Deliverance ministries are usually based on instances of exorcism in the gospels and Acts. Three verses that are commonly used to justify them are as follows:
“Calling the Twelve to Him, He sent them out two by two and gave them authority over evil spirits” (Mk. 6:7).
“These signs will accompany those who believe: In My name they will drive out demons” (Mk 16:17).
“Therefore confess your sins to each other and pray for each other so that you may be healed. The prayer of a righteous man is powerful and effective” (Jas. 5:16).
It is not clear that the signs, wonders and miracles described in the gospels and Acts are available to Christians today. Instead, they were God’s confirmation of the ministry of Christ and the early Church (Heb. 2:3-4). Also, in context, the verses above do not support deliverance ministry. For example, Mark 6:7 was addressed to the apostles, who were a distinct group among the early believers (1 Cor. 12:28-29). The statement in Mark 16:17 is followed by, “they will pick up snakes with their hands; and when they drink deadly poison, it will not hurt them at all” (Mk. 16:18). Clearly, this occurred in the early Church, but we should not expect it today. The context of James 5:13-20 is the restoration of a backslider. In this case, physical healing is connected with forgiveness of sins, so presumably this sickness was a result of a sin, not demon influence. The meaning of James 5:16 is that when we sin against someone else, we should be prompt to confess this sin to the person we have wronged.
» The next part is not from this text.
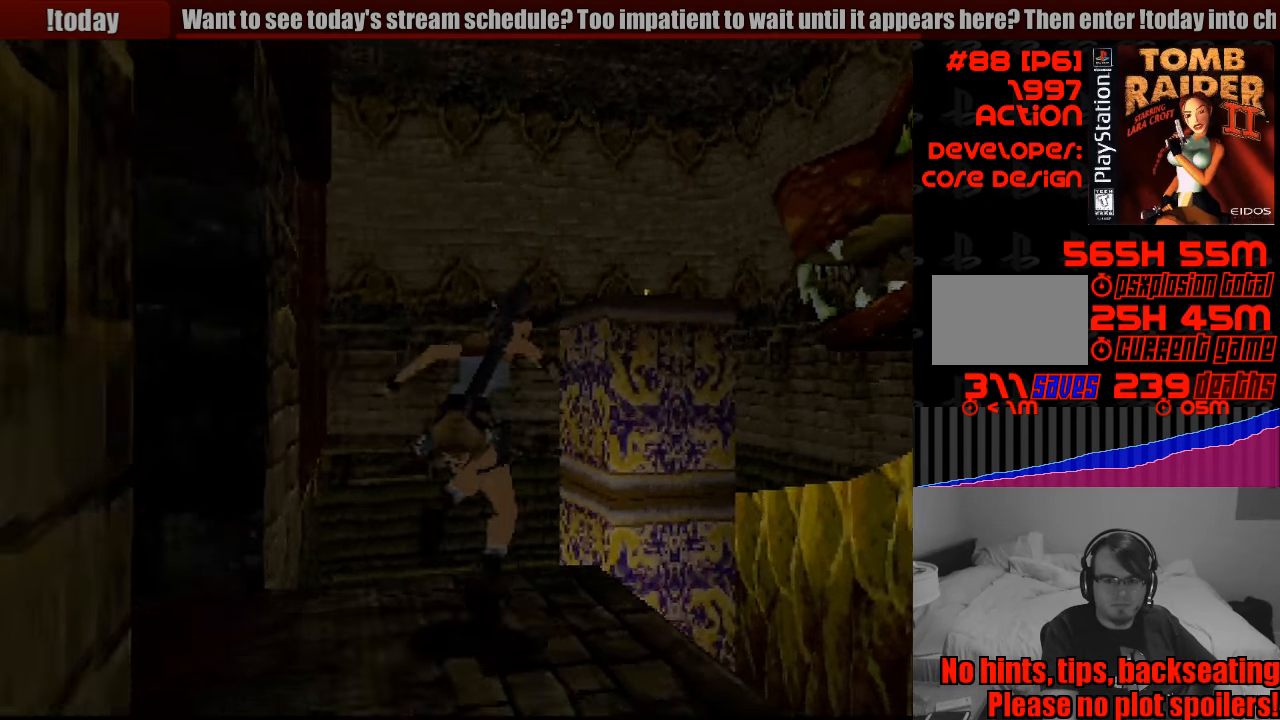
{"buttons": [], "events": []}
The idea of needing deliverance from demons goes against the fact that demons have no power other than that given them by God (Job 1:6-12; 2:1-6). We are commanded to fear God, not demons. God controls the world, demons do not (Mt. 4:8-11). They can’t separate us from God’s love (Rom. 8:38).
As Christians we should not become obsessed with Satan or demons and blame outside influences for our problems instead of our own sinful nature. This makes it difficult to take responsibility for our behavior and leads to seeking deliverance instead of repentance. It also makes us feel incapable of resisting our spiritual enemy and needing to rely on others for deliverance.
Should I get involved?
If we wish to live victorious lives and overcome Satan, we need to obey the Scriptures and apply their principles with wisdom to our lives (Rom. 16:19-20). Satan is not crushed under our feet by miracles or a deliverance ministry.
In the Old Testament, God prohibited His followers from seeking to make contact with demons (Lev. 19:26,31; 20:6,27; Dt. 18:9-13; Jer. 27:9-10). According to the New Testament, every Christian is capable of resisting Satan through the Holy Spirit (1 Cor. 10:13; Eph. 6:11; 1 Pet. 5:6-11). “Submit yourselves, then, to God. Resist the devil and he will flee from you” (Jas. 4:7).
Instead of relying on a deliverance ministry to bring wholeness to our lives, we should pray daily that God may “lead us not into temptation, but deliver us from the evil one” (Mt. 6:13), and stand against the enemy by living in the power of the gospel (Rom. 1:16; Eph. 6:10-20).